België In Vlaanderen is er nooit een echte cabarettraditie tot stand gekomen. Na de Tweede Wereldoorlog zijn daartoe wel pogingen ondernomen, vooral in de jaren zestig, door diverse studentengezelschappen, waaronder Malingenkolder onder leiding van Lieven Paemen, Brustukadorusch onder leiding van Bert Verhoye, en Rommelpot onder leiding van Piet Pireyns. Mede door het gebrek aan goede tekstschrijvers is de belangstelling verschoven naar de kleinkunst, de na 1960 opgekomen benaming voor veelal vrijblijvende liedjesprogramma’s, al dan niet voorzien van cabaretelementen. In dit genre traden o.a. Sjef Vanuytsel, Jan de Wilde en Wannes van de Velde naar voren. Laatstgenoemde en ook Willem Vermandere brachten folkloristisch aandoende liederen.

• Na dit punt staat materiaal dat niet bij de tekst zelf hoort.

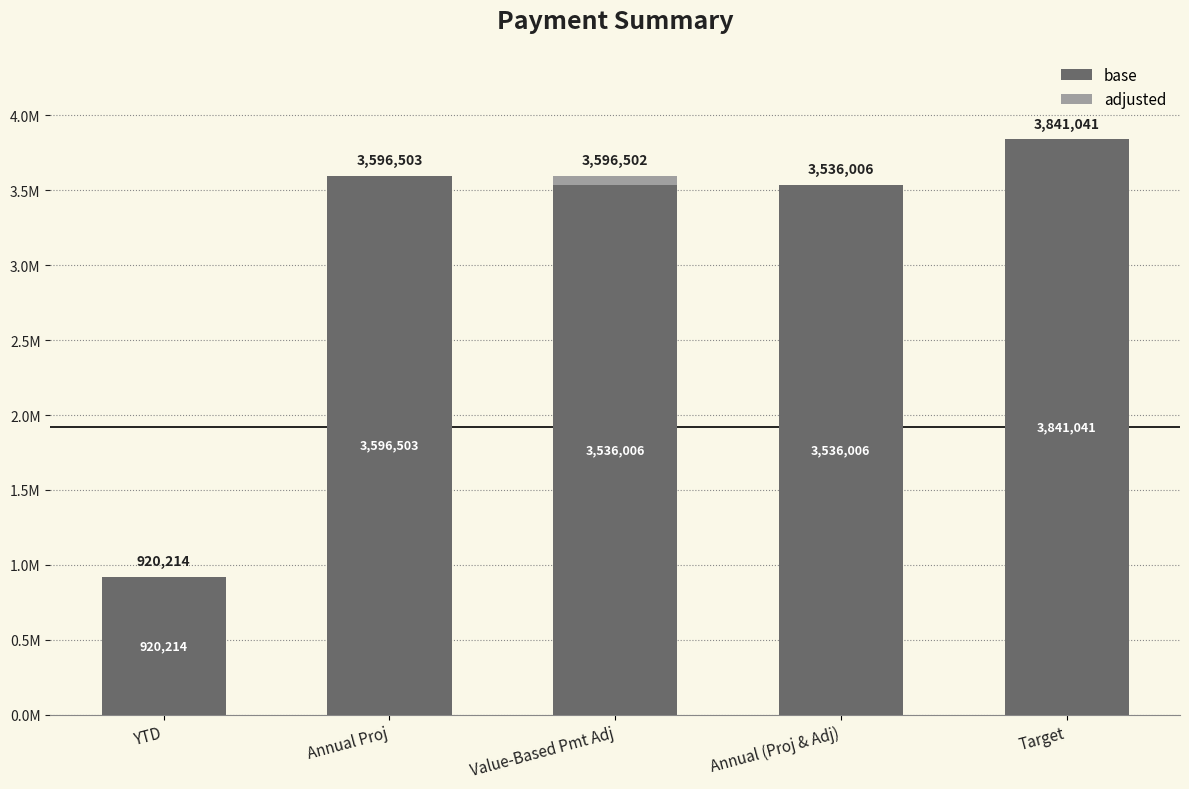

What is the sum of the base values at Value-Based Pmt Adj and Annual (Proj & Adj)?

7072012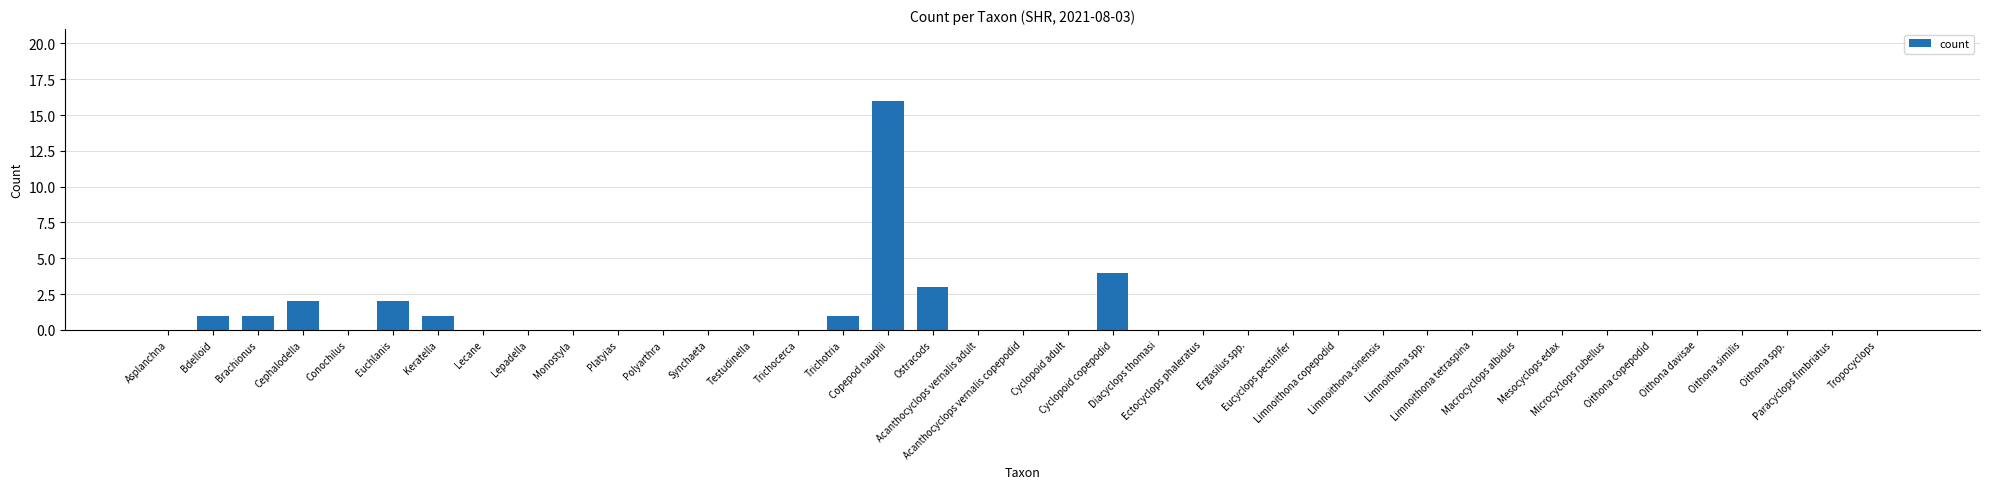

What is the maximum value shown in the chart?

16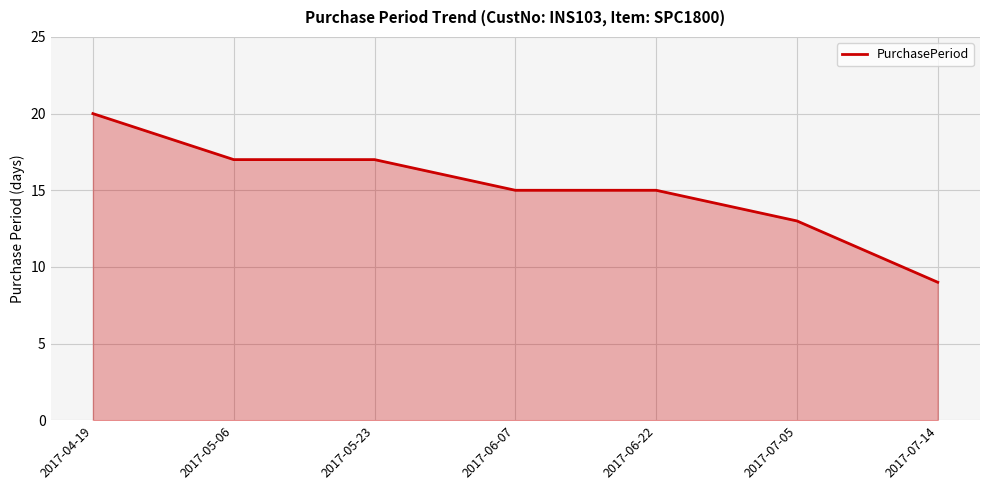

True or false: there are more than 2 points higher than both neighbors.

False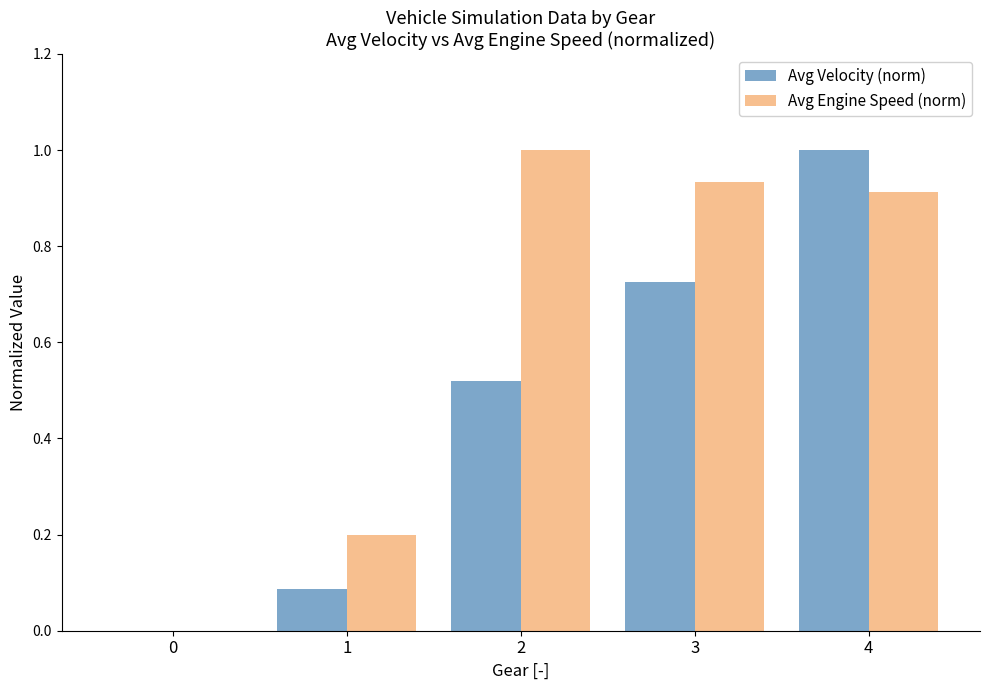

Which series changed the most between 2 and 3?

Avg Velocity (norm)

Met het cabaret verwante chansons werden gezongen door o.a. Wil Ferdy, Kor van der Goten en Hugo Raspoet. Miel Cools inspireerde zich op het Franse chanson. Solocabaret werd door o.a. Gerard Vermeersch, Jef Burm, Gaston Durnez, Jos Ghysen en Louis Verbeeck gebracht. In Heist wordt het Humofestival gehouden dat evenals de manifestatie van Nekka (Nederlandstalige kleinkunst Antwerpen) een elk jaar terugkerend evenement is.

Urbanus van Anus (eigenlijk: Urbain Servranckx) trachtte typisch Vlaams cabaret te brengen dat aansloot bij de Vlaamse traditie van revues en bonte avonden. Vuile Mong en zijn Vieze Gasten stelden zich kritisch op en trachtten een nieuwe stimulans te geven door het publiek bij hun optreden te betrekken. Tot de weinige echte cabaretgroepen van na 1970 behoort Melopee, die de aandacht trok op het festival Cameretten in Delft.

Litt. W.Ibo, Cabaret, wat is dat eigenlijk (1974); J.van de Merwe, Gij zijt kanalje, heeft men ons verweten! (1974).